A previous study showed that increasing the angle of knee flexion at ground contact can reduce the forces and load on the knee during landing movements. 68 Thus, reducing knee flexion increases the probability of injury to the knee and the ACL. 1 Laboratory motion analysis systems are the most accurate way to examine such motor patterns, but because of financial considerations and time constraints, their use to identify individuals with risky movement patterns in large groups is not practical. The LESS is a very inexpensive field tool that calculates landing jumping errors for a range of obvious items in human movement. 50 This system has the high-performance capability to clinically evaluate hazardous landing techniques.48,50

Study Limitations and Strengths

Our findings indicate that the effects of a 6-week plyometric exercises with valgus control FB or TP on LESS performance, joint position sense, and timing of muscle onset in lower limb muscles may depend on an athlete’s attentional focus during training.

Athletes who trained with an external focus demonstrated superior improvements in timing of muscle onset, and LESS performance and reductions in joint position sense error than athletes who trained with plyometric exercises alone.

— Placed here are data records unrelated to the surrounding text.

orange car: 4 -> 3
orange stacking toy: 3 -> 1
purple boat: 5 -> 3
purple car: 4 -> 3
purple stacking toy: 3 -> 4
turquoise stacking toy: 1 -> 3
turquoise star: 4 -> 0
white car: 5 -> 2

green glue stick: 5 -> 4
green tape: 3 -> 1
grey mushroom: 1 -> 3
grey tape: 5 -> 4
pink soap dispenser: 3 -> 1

It appears that clinicians, trainers, and coaches should consider utilizing instructions that promote an external focus when plyometric training programs with female athletes.

However, there are also limitations that must be considered. First, our study only included female athletes. Although the number of ACL injuries is higher in male athletes (male athletes sustain ACL injuries), most neuromuscular training programs have been specifically designed for both athletes. In addition, only the joint position sense of the knee joint was examined. The ankle joint is important for functional activities (jump landing), but because of time constraints, the proprioception of this joint was not evaluated. Finally, our study did not examine hip and knee via 3-dimensional motion analysis, which could have provided additional insight regarding control during landing.

Conclusion

Plyometric training with FB or TP improved LESS scores; resulted in earlier activity of the VM, GM, ST, and BF muscles; and later activation of the RF and VL (TP group) muscles. Also, plyometric training with TP improves joint position sense.

Footnotes

The authors report no potential conflicts of interest in the development and publication of this article.